San Diego Marijuana Dispensaries Limited to Four Per District Under New Restrictions

A San Diego City Council has passed a new set of regulations that will curb the number of marijuana dispensaries in the Southern California city.

Members of the committee voted 8-1 to limit the amount of pot shops in each council district to four, according to a report by local station City News Service.

Tighter restraints on zoning and procedures were set for the city's weed collectives this week, three years after marijuana advocates challenged rules they called restrictive.

The City Council has come back to the marijuana dispensary issue multiple times since the Compassionate Use Act passed in California almost 18 years ago. Pot activists in 2011 said that the rules governing medical marijuana sale were too limiting, and brought a handful of appeals to the committee. Meanwhile, members of the board insisted that removing the collectives from the books would effectively render all pot shops in San Diego illegal.

Weed advocates managed to garner enough signatures to challenge the legislation, but some are calling the new restrictions even more limiting than their predecessors.

Under the new rules, dispensary owners must obtain a five-year conditional use permit from San Diego officials, in addition to annual public safety permits from the city's police, City News Service reported.

Pot shops will mostly be located in industrial areas, and are barred from opening up within 1,000 feet of churches, parks, day care centers, schools, playgrounds and other dispensaries. Marijuana collectives cannot open up within 100 feet of residential areas, and cannot bring medical officials in to write prescriptions on-site. Only four dispensaries can open per district, with the exception of the area represented by Interim Mayor Todd Gloria covering Hillcrest, North Park and downtown, where none can operate.

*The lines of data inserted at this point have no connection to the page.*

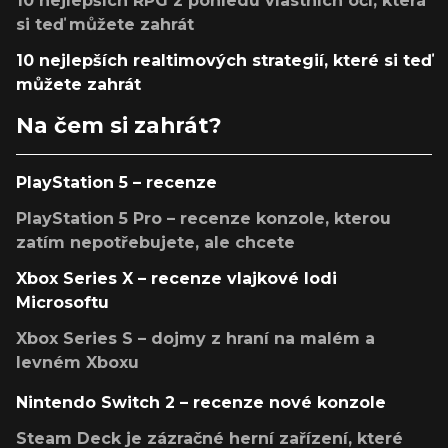
10 nejlepších RPG z pohledu vlastních očí, která
si teď můžete zahrát
10 nejlepších realtimových strategií, které si teď
můžete zahrát
Na čem si zahrát?
PlayStation 5 – recenze
PlayStation 5 Pro – recenze konzole, kterou
zatím nepotřebujete, ale chcete
Xbox Series X – recenze vlajkové lodi
Microsoftu
Xbox Series S – dojmy z hraní na malém a
levném Xboxu
Nintendo Switch 2 – recenze nové konzole
Steam Deck je zázračné herní zařízení, které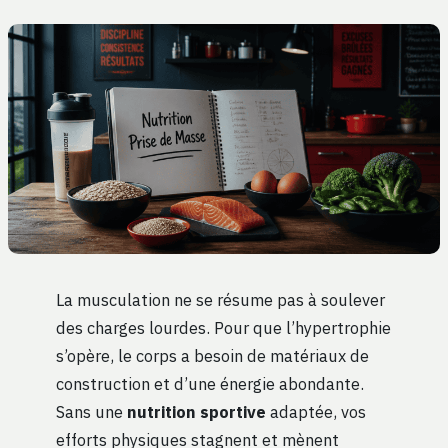
La musculation ne se résume pas à soulever
des charges lourdes. Pour que l’hypertrophie
s’opère, le corps a besoin de matériaux de
construction et d’une énergie abondante.
Sans une
nutrition sportive
adaptée, vos
efforts physiques stagnent et mènent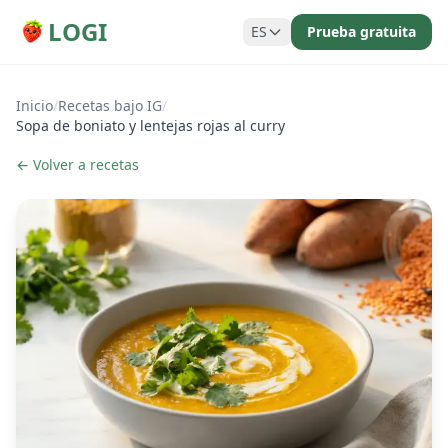
LOGI
ES
Prueba gratuita
Inicio
/
Recetas bajo IG
/
Sopa de boniato y lentejas rojas al curry
← Volver a recetas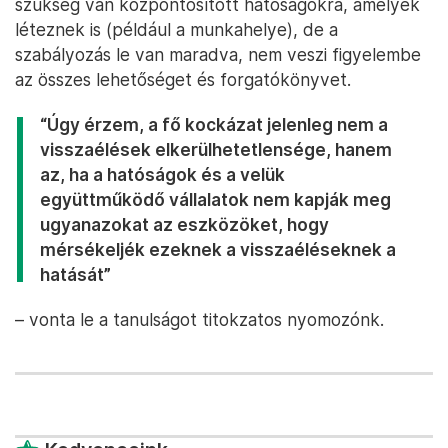
szükség van központosított hatóságokra, amelyek
léteznek is (például a munkahelye), de a
szabályozás le van maradva, nem veszi figyelembe
az összes lehetőséget és forgatókönyvet.
“Úgy érzem, a fő kockázat jelenleg nem a
visszaélések elkerülhetetlensége, hanem
az, ha a hatóságok és a velük
együttműködő vállalatok nem kapják meg
ugyanazokat az eszközöket, hogy
mérsékeljék ezeknek a visszaéléseknek a
hatását”
– vonta le a tanulságot titokzatos nyomozónk.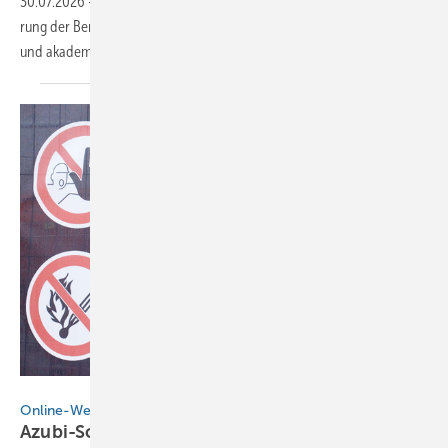
30.07.2026
-
Die HWK Stuttgart fordert eine stär­kere finan­zielle För­de­
rung der Berufs­bil­dung und – endlich – die Gleich­stel­lung beruf­li­cher
und aka­de­mi­scher
Aus­bildung.
galileo120 - stock.adobe.com
Online-Wettbewerb
Azubi-Schilder-Challenge 2026 – jetzt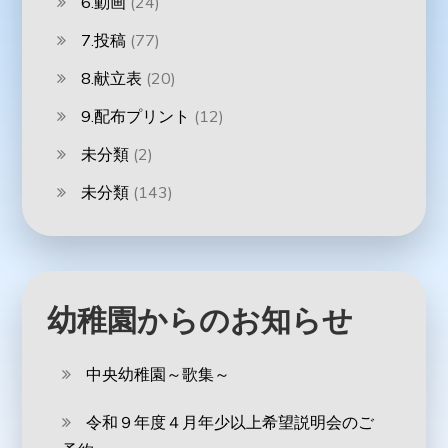
6.動画
(24)
7.投稿
(77)
8.献立表
(20)
9.配布プリント
(12)
未分類
(2)
未分類
(143)
幼稚園からのお知らせ
中央幼稚園～歌集～
令和９年度４月年少以上希望説明会のご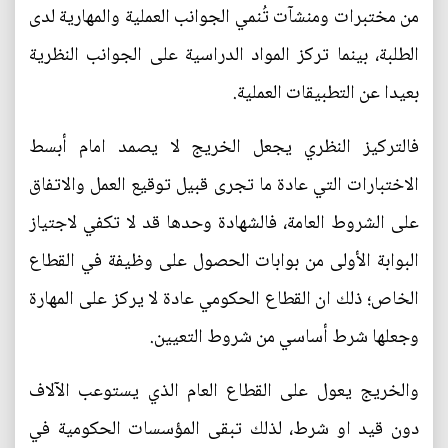
من مختبرات ومنشآت تُنمي الجوانب العملية والمهارية لدى
الطلبة، بينما تركز المواد الدراسية على الجوانب النظرية
بعيدا عن التطبيقات العملية.
فالتركيز النظري يجعل الخريج لا يصمد امام أبسط
الاختبارات التي عادة ما تجرى قبيل توقيع العمل والاتفاق
على الشروط العامة، فالشهادة وحدها قد لا تكفي لاجتياز
البوابة الأولى من بوابات الحصول على وظيفة في القطاع
الخاص؛ ذلك ان القطاع الحكومي عادة لا يركز على المهارة
وجعلها شرط أساسي من شروط التعيين.
والخريج يعول على القطاع العام الذي يستوعب الآلاف
دون قيد او شرط، لذلك تبقى المؤسسات الحكومية في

Council member Marti Emerald told City News Service that the new rules will put marijuana dispensaries on a more stable and legal ground.

"We can't afford to turn our backs on this, otherwise there will be a continued proliferation of these illegal operations and, chances are, there will be further and greater abuses of the system," Emerald stated. "These drugs are going to wind up in the hands of kids and people who really don't need this for medicine."